What’s there to know about the Cleveland Indians?
Remember when the Indians won like a billion games in a row at the end of last season and then they lost to the New York Yankees in the playoffs and everyone forgot about them?
The Tribe hasn’t really been relegated to a non-factor. They’re still the obvious favorites in the American League Central, they’re just two years removed from almost winning the World Series, and they’re still the same team that won a billion games in a row at the end of last season.
Playoff flame-out aside — they went up 2-0 on the Yanks, then fell asleep, scored five runs over the next three games and blew a two-game series lead in crushing fashion for the second straight October — this is still one of baseball’s best squads.
The top four in the lineup is eye-poppingly good: Francisco Lindor, Jason Kipnis, Jose Ramirez and Edwin Encarnacion. Longtime slugger Carlos Santana has gone off to record another hit song with Rob Thomas (jk he’s on the Philadelphia Phillies), but the replacement, Yonder Alonso, is coming off an All-Star season in which he posted an .866 OPS.
And if it weren’t for the perpetually injured Danny Salazar and his continued injuries, this would be arguably the best rotation in baseball. Corey Kluber is your reigning AL Cy Young winner after that ridiculous 2.25 ERA. Carlos Carrasco joined Kluber in the 18-win club and had a stellar 3.29 ERA of his own. Mike Clevinger’s ERA was an even-lower 3.11. Trevor Bauer was right behind with 17 wins and had a 3.01 ERA after the All-Star break. Josh Tomlin, pressed into the rotation because of Salazar’s latest malady, had a 3.19 ERA in the second half last season.
So, you know. Really, really good.
And that bullpen still has two of baseball’s best at the back end in Cody Allen and Andrew Miller. Losing Bryan Shaw to the Colorado Rockies’ attempted super bullpen might not matter too much if those two can stay lights out.
You get it, the Indians are awesome. In a division with three teams not expected to do much of anything and a fourth with playoff hopes but anything but playoff guarantees, the Tribe should rack up the wins like they did last season. Maybe they won’t get them all in a row, but who knows.

Data:
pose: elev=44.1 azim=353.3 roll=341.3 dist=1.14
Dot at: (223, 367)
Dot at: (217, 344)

Exercise task:
Extend the piece on the Cleveland Indians, starting after its final sentence.

Written answer:
The thing this time is they’ve got some big-time competition in the AL, something that maybe didn’t seem the case as recently as September of last year. But then the Houston Astros became baseball’s newest indestructible object, and the Tribe didn’t even get to get run over by them in the playoffs because they were stopped by the Yankees, another team with World Series expectations as 2018 gets going.
The AL doesn’t look very deep, but its teams at the top look incredible. The Indians are in that group. Let’s see if they can hold onto a two-game series lead this fall.
2017 record: 102-60, first place in AL Central, lost in ALDS
Offseason additions: Yonder Alonso, Rajai Davis, Matt Belisle
Offseason departures: Carlos Santana, Jay Bruce, Austin Jackson, Craig Breslow, Boone Logan, Bryan Shaw, Joe Smith
X-factor: The Tribe's bullpen, perhaps the best in the game last season, saw a mass exodus this offseason, with Bryan Shaw and Joe Smith, among others, departing. But the new addition out there, Matt Belisle, could be a very solid under-the-radar pickup. Pitching for the division-rival Twins in 2017, he was sensational after the All-Star break, posting a pencil-thin 1.71 second-half ERA with nine saves and 28 strikeouts in 26.1 innings.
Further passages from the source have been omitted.